---------- Excerpted text

Thursday 25 August 2011

Swiss cheese: Decorporn: Ca (t) cti: hanging on: White headed pants snakes: and Elfandsafety in Blighty.


Rotten weather at the Castle this morn, wet, warm and muggy, the study is empty of all things computerish, just got back from the stale bread, gruel and  food for the pussy run from Tesco-still can’t find anything and his Maj has taken to bringing me sticks from the garden so that I can throw then for him, I must stop feeding him dog food.


I see that the Piss Poor Policies Coalition Millionaires Club has done a deal with the Swiss WBankers to recoup more than £5bn in unpaid tax from Britons with Swiss bank accounts under a deal between the UK and Switzerland signed last night. Switzerland's strict secrecy laws have made it a safe haven for the rich, but the UK Government is cracking down on offshore tax evasion.
In 2013, the Swiss banks will hand over a one-off levy of more than £5bn to settle past tax liabilities of Britons with money salted away in the country.
From then on, Switzerland will impose a withholding tax of 48 per cent on income such as interest and 27 per cent on capital gains such as shares rising in value. It is unclear how much this will raise because some Britons may move their assets elsewhere.

 £5 billion....does that mean that next year’s cuts are orf?


And ex-Home Secretary Jacqui Smith is trying to justify using day-release prisoners to help paint her home because they “didn't have anything else on”.
The former Labour MP admitted that two inmates spent three hours decorating the detached property that she shares with her husband, Richard Timney. Questions remain about why the prisoners, who should have been doing work that benefited “the whole community”, were instructed to do the painting.
She resigned as home secretary in June 2009 after claiming expenses for pay-per-view pornographic films her husband had ordered.
It emerged that Ms Smith gave a number of plants to a programme at a local prison the day before the inmates arrived to offer their help.

--------------------
---------- Data under study

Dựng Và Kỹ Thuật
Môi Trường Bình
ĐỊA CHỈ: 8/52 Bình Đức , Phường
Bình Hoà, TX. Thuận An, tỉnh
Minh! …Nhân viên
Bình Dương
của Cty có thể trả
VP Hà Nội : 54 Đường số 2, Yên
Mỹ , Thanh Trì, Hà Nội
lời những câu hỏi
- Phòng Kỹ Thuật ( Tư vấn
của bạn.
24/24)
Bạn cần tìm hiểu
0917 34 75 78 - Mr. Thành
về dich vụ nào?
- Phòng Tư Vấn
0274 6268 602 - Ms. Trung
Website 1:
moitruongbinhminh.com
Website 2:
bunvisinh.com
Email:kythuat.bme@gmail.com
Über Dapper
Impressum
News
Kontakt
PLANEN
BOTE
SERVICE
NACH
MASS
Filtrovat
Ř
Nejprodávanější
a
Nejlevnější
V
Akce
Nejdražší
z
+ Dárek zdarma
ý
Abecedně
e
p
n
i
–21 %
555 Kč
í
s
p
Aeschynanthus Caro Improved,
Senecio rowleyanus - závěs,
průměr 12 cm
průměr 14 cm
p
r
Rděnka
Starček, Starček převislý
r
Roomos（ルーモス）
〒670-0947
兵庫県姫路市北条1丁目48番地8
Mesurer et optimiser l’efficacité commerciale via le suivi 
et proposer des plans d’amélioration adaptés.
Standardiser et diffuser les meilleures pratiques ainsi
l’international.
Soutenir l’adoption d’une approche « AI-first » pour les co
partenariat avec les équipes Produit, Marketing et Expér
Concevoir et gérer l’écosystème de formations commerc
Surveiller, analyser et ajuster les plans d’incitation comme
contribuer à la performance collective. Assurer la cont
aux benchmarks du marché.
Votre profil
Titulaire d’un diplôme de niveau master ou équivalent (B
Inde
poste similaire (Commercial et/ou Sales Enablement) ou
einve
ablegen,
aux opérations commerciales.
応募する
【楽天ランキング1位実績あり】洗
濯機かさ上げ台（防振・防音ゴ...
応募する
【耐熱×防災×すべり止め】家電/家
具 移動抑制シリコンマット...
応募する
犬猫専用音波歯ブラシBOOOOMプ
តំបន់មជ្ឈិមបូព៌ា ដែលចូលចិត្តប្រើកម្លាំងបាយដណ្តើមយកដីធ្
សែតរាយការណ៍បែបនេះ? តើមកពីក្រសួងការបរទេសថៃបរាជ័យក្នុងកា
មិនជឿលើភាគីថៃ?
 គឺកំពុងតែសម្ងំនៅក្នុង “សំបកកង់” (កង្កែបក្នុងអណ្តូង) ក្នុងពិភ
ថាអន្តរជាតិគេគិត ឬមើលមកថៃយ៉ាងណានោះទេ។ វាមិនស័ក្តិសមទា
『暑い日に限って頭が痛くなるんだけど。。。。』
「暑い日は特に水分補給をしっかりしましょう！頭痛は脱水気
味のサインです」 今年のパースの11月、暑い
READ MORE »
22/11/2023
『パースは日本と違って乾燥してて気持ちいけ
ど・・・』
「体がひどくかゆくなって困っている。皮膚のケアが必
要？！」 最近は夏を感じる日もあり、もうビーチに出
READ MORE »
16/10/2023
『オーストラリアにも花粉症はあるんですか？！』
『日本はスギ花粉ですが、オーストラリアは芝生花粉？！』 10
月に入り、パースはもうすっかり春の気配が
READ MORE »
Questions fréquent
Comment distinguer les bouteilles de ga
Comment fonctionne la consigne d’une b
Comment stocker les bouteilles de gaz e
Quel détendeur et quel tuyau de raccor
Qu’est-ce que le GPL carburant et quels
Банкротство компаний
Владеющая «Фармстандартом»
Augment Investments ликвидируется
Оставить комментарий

--------------------

## What to do:
• 1. Answer these from the blog post dated 25 August 2011:
(a) What withholding tax will Switzerland impose on income such as interest?
(b) In what month and year did Jacqui Smith resign as home secretary?
(c) How many hours did the two inmates spend decorating the property?
• 2. Write the next part of the blog post dated 25 August 2011, continuing after its last sentence.
The items come from a source unrelated to the blog post.

## Answers per task:
• 1.
(a) 48 per cent
(b) June 2009
(c) Three hours

• 2.
Oh well, that’s alright then-or will she claim them on expenses?



A bobcat, which clambered up a 15m (50ft) giant saguaro cactus stayed there for six hours to escape a mountain lion.
The bobcat refused to crawl back down for several hours, instead sitting on the cactus’s 5cm (2in) spikes. Amazingly, it appeared to have suffered hardly a scratch.
The scenes were taken in the Sonoran Desert, Arizona, by photographer Curt Fonger, 69, who said: ‘The mountain lion probably had cubs, the bobcat had intruded on its territory and she gave chase to warn the bobcat not to come close to her young family.


Lesser of two evils?



Scalextric tracks and Rubik’s cubes top the list of nostalgic toys Britons are hoarding in storage facilities.
Other 1980s classics - including Micro Machines and Sony Walkmans - are among the possession we cannot stand throwing away, it has emerged.
A survey of 1000 households by Access Self Storage found that Britons preferred to keep certain items rather than throw them away or sell them on eBay.
The most favoured were those with an emotional connection or a link to childhood - with toys from the 80s and 90s particularly popular in self storage.
Clothes that no longer fit but evoke memories featured highly, along with family photos and love letters.
Top storage items:
1. Nostalgia toys, first edition comics and brand memorabilia ranging from modern day Harry Potter collectables to "old skool" ranges from Star Wars, Rubik’s Cube, Barbie and Scalextric
2. Favourite outfits that no longer fit.
3. Photos of family and friends from Christmas and summers gone by
4. Royal memorabilia
5. Special edition newspapers and tribute magazines
6. Wedding dresses
7. Music cassettes, VHS and Betamax tapes and vinyl
8. Electricals including first mobile phones, old PC's and Walkmans
9. Love letters from ex-boyfriends and girlfriends
10. Greetings cards and birthday cards from the 80s to today


Guilty......



Police say an Arizona man stole several baby albino boa constrictors at a pet store by stuffing them in his shorts.
Eric Fiegel was arrested Tuesday after police reviewed surveillance footage from Predator's Reptile Center in Mesa. They say a July 30 video shows the 22-year-old man entering the store, removing several snakes from their cage and placing them in the pocket of his shorts before exiting the store without paying.
Police say Fiegel then travelled to another pet store and traded several of the snakes for $175 and a large reptile tank.


Nutter-one snake in the pants is enough for me.

 And finally: 


A list of Britain's daftest health and safety bans has been released - by the Health and Safety Executive.
They include bans on dodgem cars bumping into each other, school sack races and kite-flying.
Ministers have ordered a wide-ranging review and pledged to consolidate or simplify the law.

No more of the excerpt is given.